What happens when the rate limiting counters dict fills up?

I’m curious about the behaviour of the “local” rate limiting policy.

Every time a request is processed, a counter is either created or incremented in the kong_rate_limiting_counters shared-memory dictionary. See this line in the Kong source code.

This code is using LuaResty’s shm:incr function, documented here. Note that the function accepts an optional TTL, but in this case no TTL is specified so the value will not expire.

Unless I’m missing something, this means the dictionary will grow in an unbounded manner. However, I notice here that the shared memory zone is created with a size of 12 MB. So my question is, what happens when the dictionary grows to fill that space? Is it smart enough to expire old entries using LRU or something similar? Or will it stop accepting new entries, meaning the rate limiting logic stops working? Or does nginx just crash? Or something else?
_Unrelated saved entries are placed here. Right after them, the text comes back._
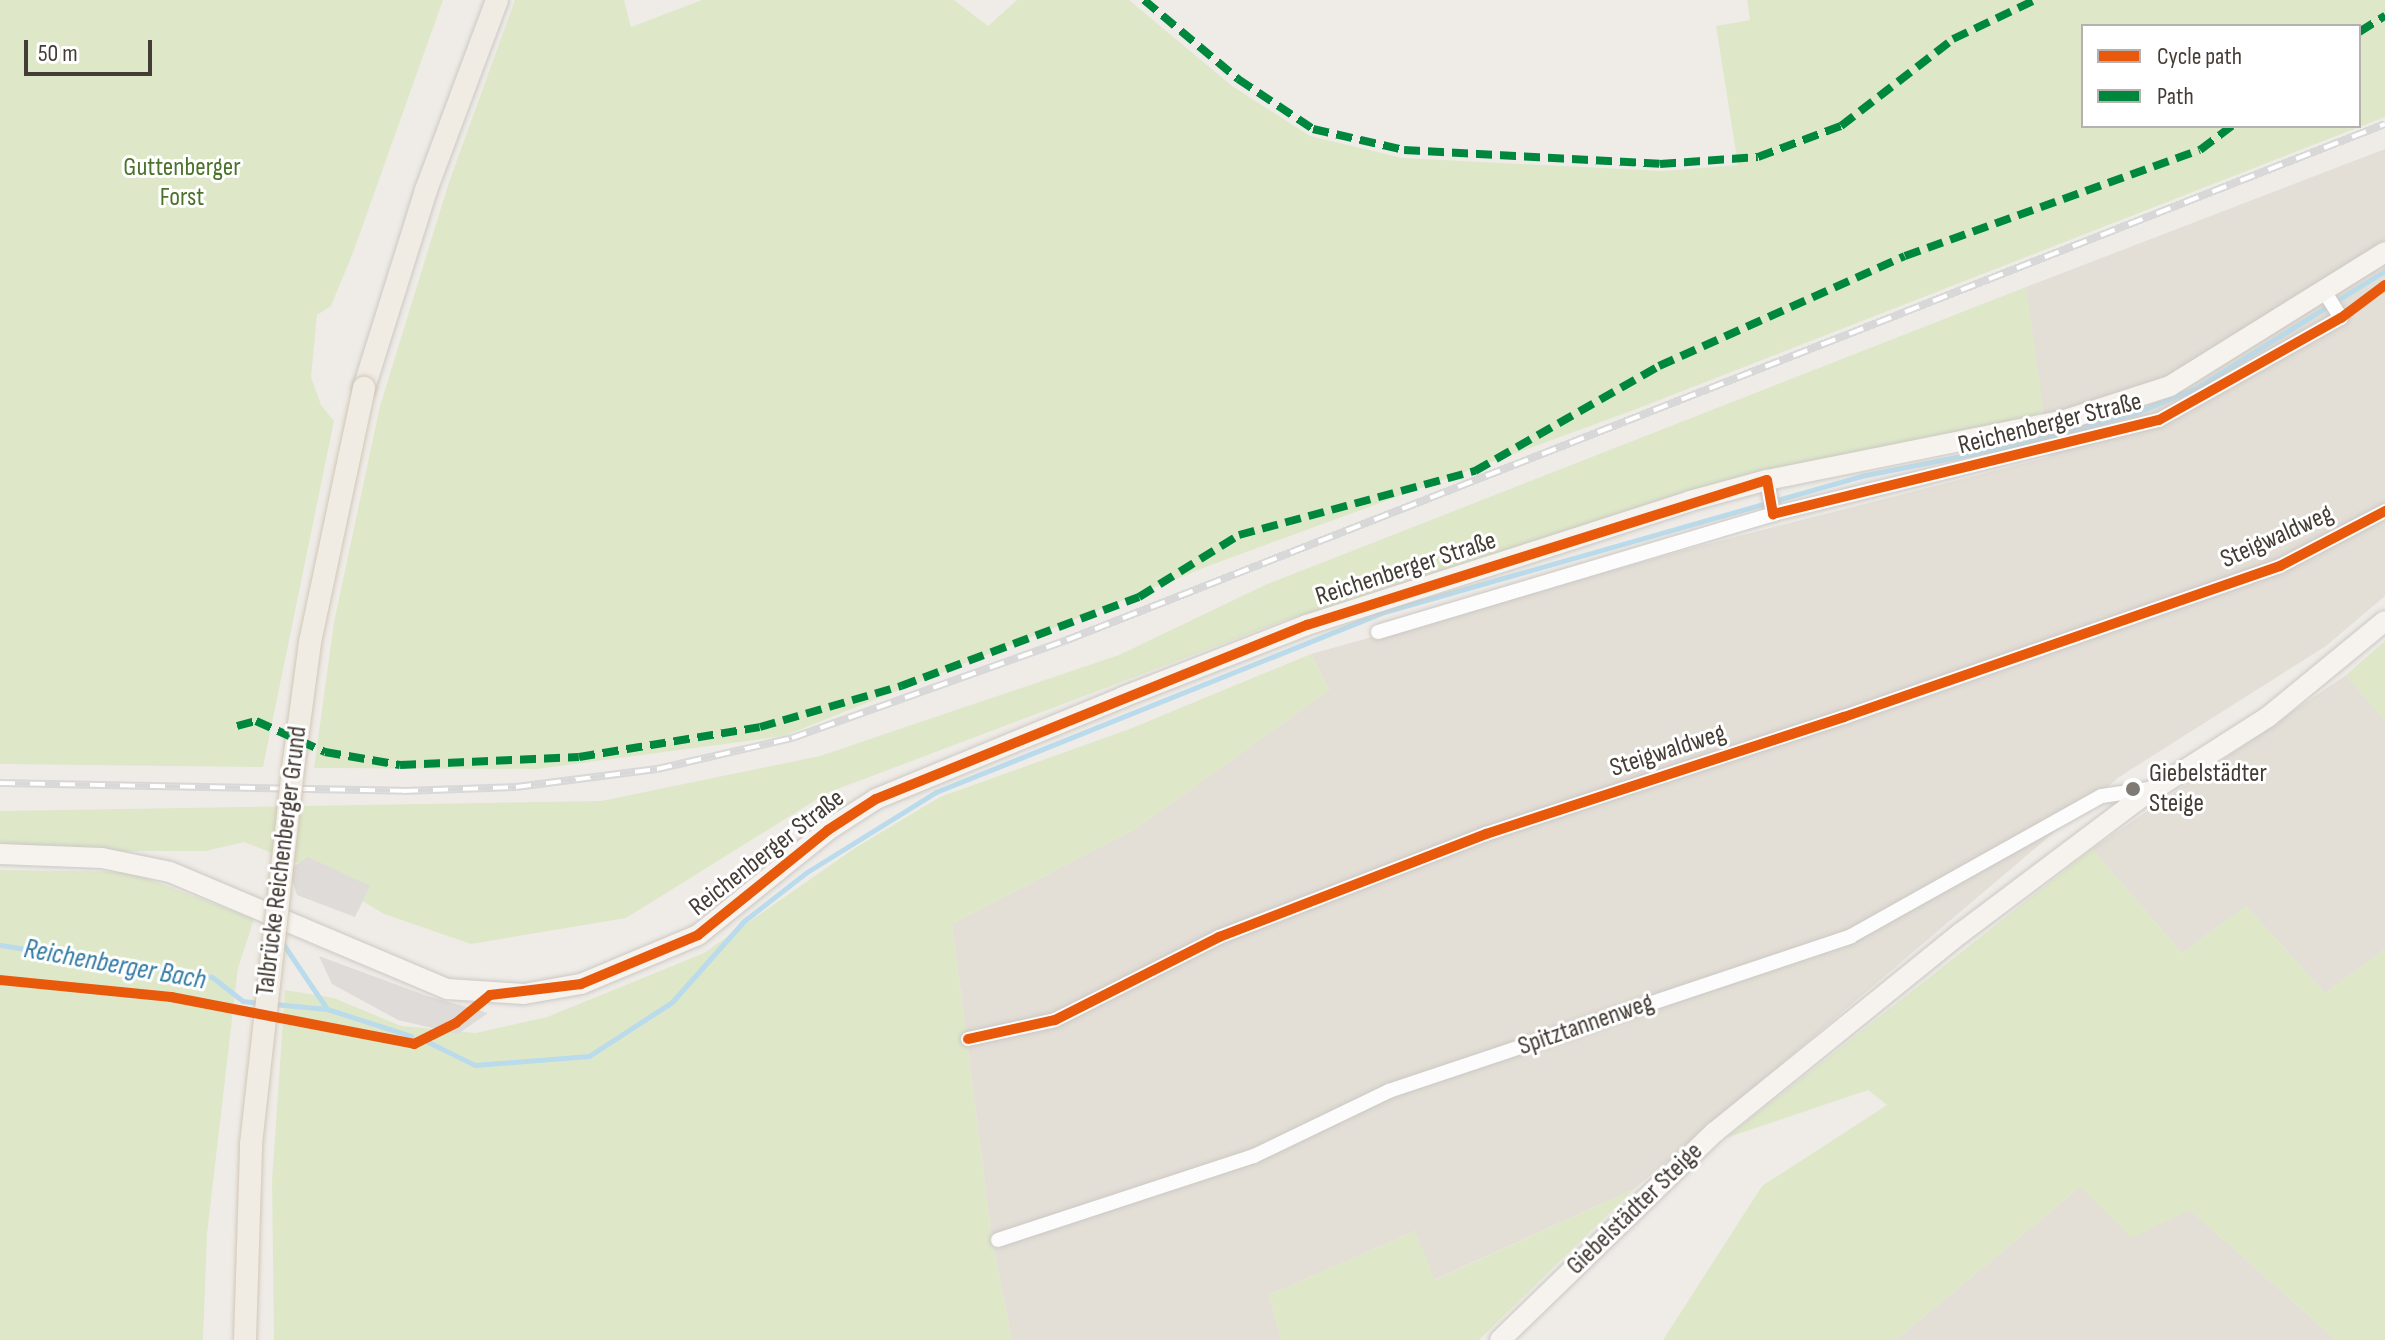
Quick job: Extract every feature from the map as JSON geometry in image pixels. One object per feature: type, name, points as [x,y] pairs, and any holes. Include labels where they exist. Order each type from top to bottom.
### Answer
[{"type":"main road","name":"Talbrücke Reichenberger Grund","points":[[245,1340],[251,1144],[312,628],[364,388],[426,190],[497,0]]},
{"type":"main road","name":"Reichenberger Straße","points":[[0,854],[102,858],[170,872],[447,989],[524,994],[581,984],[698,935],[828,830],[876,799],[1307,625],[1768,485],[2065,420],[2170,386],[2326,294],[2385,252]]},
{"type":"main road","name":"Giebelstädter Steige","points":[[1500,1340],[1715,1132],[1961,933],[2161,786],[2268,717],[2385,621]]},
{"type":"street","name":"Reichenberger Straße","points":[[1378,632],[1772,511],[2159,420],[2341,318],[2326,294]]},
{"type":"street","points":[[1768,485],[1772,511]]},
{"type":"street","name":"Steigwaldweg","points":[[968,1039],[1055,1020],[1219,937],[1486,834],[1844,717],[2280,566],[2385,511]]},
{"type":"street","name":"Spitztannenweg","points":[[998,1240],[1254,1156],[1389,1091],[1851,936],[2102,796],[2161,786]]},
{"type":"shaded area","points":[[2385,149],[2385,596],[2326,646],[2119,777],[1634,1189],[1434,1280],[1415,1231],[1269,1295],[1281,1340],[1012,1340],[992,1239],[952,924],[1137,828],[1329,690],[1311,654],[1700,546],[2049,457],[2026,287]]},
{"type":"shaded area","points":[[2346,675],[2385,721],[2385,949],[2325,993],[2246,906],[2182,953],[2092,849]]},
{"type":"shaded area","points":[[308,857],[370,886],[355,917],[297,895],[289,870]]},
{"type":"shaded area","points":[[319,956],[427,996],[488,1013],[458,1034],[398,1020],[332,984]]},
{"type":"shaded area","points":[[2080,1187],[2190,1210],[2336,1340],[1896,1340]]},
{"type":"green space","name":"Guttenberger Forst","points":[[0,0],[443,0],[354,250],[331,306],[317,315],[311,377],[321,405],[334,421],[263,767],[0,764]]},
{"type":"green space","points":[[515,0],[624,0],[631,27],[702,0],[954,0],[988,26],[1017,0],[1129,0],[1232,86],[1310,136],[1403,158],[1662,171],[1738,165],[1716,26],[1750,20],[1747,0],[2385,0],[2385,117],[2361,126],[2361,24],[2081,24],[2081,128],[2357,128],[1639,408],[1211,565],[784,736],[537,769],[314,768],[334,622],[380,406],[449,182]]},
{"type":"green space","points":[[2026,287],[2044,412],[1288,619],[827,793],[626,918],[471,944],[384,914],[303,865],[244,842],[206,851],[0,851],[0,811],[601,801],[820,756],[1119,655],[1265,585]]},
{"type":"green space","points":[[2385,641],[2385,721],[2346,675]]},
{"type":"green space","points":[[1311,654],[1329,690],[1137,828],[952,924],[992,1239],[1012,1340],[274,1340],[272,1181],[285,990],[334,998],[401,1026],[476,1033],[547,1017],[704,953],[855,848],[940,797],[1132,728]]},
{"type":"green space","points":[[2092,849],[2182,953],[2246,906],[2325,993],[2385,949],[2385,1340],[2336,1340],[2190,1210],[2132,1238],[2080,1187],[1896,1340],[1663,1340],[1762,1186],[1887,1105],[1868,1090],[1726,1138]]},
{"type":"green space","points":[[0,870],[130,872],[254,919],[238,968],[207,1234],[203,1340],[0,1340]]},
{"type":"green space","points":[[1634,1189],[1479,1340],[1281,1340],[1269,1295],[1415,1231],[1435,1280]]},
{"type":"waterway","name":"Reichenberger Bach","points":[[428,1042],[475,1065],[589,1056],[672,1002],[744,921],[807,872],[936,792],[1384,612],[1861,476],[2016,445],[2138,412],[2196,388],[2385,271]]},
{"type":"waterway","points":[[281,941],[327,1009]]},
{"type":"waterway","name":"Reichenberger Bach","points":[[0,945],[212,977],[243,1001],[260,1003]]},
{"type":"waterway","name":"Reichenberger Bach","points":[[274,1004],[327,1009],[411,1036]]},
{"type":"railway","points":[[0,783],[403,791],[516,787],[657,769],[792,738],[1067,640],[2385,124]]},
{"type":"marked path","points":[[1144,0],[1238,79],[1313,129],[1404,150],[1660,164],[1758,157],[1841,126],[1953,39],[2035,0]]},
{"type":"marked path","points":[[2361,31],[2385,16]]},
{"type":"marked path","points":[[237,726],[256,721],[325,752],[400,765],[579,757],[760,727],[901,686],[1139,597],[1239,535],[1475,471],[1659,366],[1905,256],[2200,150],[2229,128]]},
{"type":"cycle path","points":[[0,980],[171,997],[414,1044],[456,1023],[490,995],[581,984],[698,935],[828,830],[876,799],[1307,625],[1767,480],[1773,514],[2159,420],[2341,318],[2385,285]]},
{"type":"cycle path","points":[[968,1039],[1055,1020],[1219,937],[1486,834],[1844,717],[2280,566],[2385,511]]},
{"type":"place","name":"Giebelstädter Steige","points":[[2133,789]]}]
As an aside, I think it would make sense to set a TTL when calling shm:incr. The appropriate TTL can be trivially calculated based on the rate limiting period: if it’s a per-minute metric, set the TTL to one minute.

As another aside, the “cluster” policy exhibits a similar problem. It writes rate limiting metrics to postgres but never deletes them, so we have to run a nightly job to clean them up and prevent the DB from filling its disk. Correction: it looks like a periodic DB cleanup task was added in 0.15.x.
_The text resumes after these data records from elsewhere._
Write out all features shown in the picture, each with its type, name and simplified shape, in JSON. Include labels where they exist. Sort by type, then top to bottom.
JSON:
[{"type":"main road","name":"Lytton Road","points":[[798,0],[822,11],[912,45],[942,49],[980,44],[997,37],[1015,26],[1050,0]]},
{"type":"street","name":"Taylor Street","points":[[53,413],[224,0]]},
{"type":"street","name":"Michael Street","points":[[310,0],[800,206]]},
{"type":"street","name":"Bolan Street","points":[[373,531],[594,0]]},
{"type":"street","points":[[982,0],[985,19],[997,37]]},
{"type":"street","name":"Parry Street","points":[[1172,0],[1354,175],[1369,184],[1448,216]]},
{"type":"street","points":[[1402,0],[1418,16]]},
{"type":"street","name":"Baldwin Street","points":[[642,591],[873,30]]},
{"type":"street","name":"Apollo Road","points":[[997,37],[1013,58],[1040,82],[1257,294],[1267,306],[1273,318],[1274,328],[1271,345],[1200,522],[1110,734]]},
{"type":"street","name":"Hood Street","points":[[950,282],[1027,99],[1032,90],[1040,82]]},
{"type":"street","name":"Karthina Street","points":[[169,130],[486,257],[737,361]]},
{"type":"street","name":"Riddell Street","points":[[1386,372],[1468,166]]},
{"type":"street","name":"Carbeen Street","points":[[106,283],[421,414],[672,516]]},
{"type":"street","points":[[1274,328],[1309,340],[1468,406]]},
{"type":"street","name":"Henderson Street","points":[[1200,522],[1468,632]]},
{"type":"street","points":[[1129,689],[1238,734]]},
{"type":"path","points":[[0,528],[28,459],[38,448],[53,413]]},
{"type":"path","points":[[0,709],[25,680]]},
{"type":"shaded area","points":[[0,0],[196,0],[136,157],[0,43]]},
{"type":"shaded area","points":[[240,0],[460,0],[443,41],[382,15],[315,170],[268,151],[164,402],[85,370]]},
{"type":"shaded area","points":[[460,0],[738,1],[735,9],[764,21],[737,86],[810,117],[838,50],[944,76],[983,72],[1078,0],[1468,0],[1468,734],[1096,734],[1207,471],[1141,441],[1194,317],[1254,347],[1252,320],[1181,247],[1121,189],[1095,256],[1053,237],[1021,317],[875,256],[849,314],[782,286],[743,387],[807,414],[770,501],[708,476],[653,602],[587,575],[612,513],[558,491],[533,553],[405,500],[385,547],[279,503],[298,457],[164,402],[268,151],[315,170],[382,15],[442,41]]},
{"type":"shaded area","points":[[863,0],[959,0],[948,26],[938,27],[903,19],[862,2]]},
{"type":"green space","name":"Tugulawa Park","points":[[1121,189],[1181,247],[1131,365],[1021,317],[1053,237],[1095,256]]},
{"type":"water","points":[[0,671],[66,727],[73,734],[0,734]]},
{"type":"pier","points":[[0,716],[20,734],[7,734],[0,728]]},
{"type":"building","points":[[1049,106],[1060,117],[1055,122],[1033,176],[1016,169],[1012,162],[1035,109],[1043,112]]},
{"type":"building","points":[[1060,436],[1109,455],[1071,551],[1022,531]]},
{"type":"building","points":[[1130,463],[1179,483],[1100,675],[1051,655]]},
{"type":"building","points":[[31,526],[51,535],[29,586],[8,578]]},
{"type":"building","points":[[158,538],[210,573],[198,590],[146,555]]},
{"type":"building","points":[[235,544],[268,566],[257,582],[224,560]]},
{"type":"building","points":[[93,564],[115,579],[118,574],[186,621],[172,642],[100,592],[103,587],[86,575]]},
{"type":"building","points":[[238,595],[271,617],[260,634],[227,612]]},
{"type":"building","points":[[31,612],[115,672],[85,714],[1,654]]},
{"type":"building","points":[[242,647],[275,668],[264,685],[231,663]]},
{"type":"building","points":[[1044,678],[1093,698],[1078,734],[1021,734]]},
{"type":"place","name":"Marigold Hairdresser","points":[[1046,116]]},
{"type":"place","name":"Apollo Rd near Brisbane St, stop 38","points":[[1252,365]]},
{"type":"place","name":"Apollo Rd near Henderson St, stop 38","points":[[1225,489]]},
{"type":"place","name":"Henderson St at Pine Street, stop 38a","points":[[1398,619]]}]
Yes, lua shared memory zones (shm) evict old entries with an LRU queue when the zone is full.

The ttl argument was contributed by us to OpenResty after this plugin was written. A PR making use of this new argument would be most welcome here! :slight_smile:


Thanks for the reply.

I’ve just submitted a PR as you suggested. https://github.com/Kong/kong/pull/4422

@cb372 Great, thank you! We’re currently busy with the 1.1.0 release until the coming week, so we’ll look at it some time from now. Thanks again.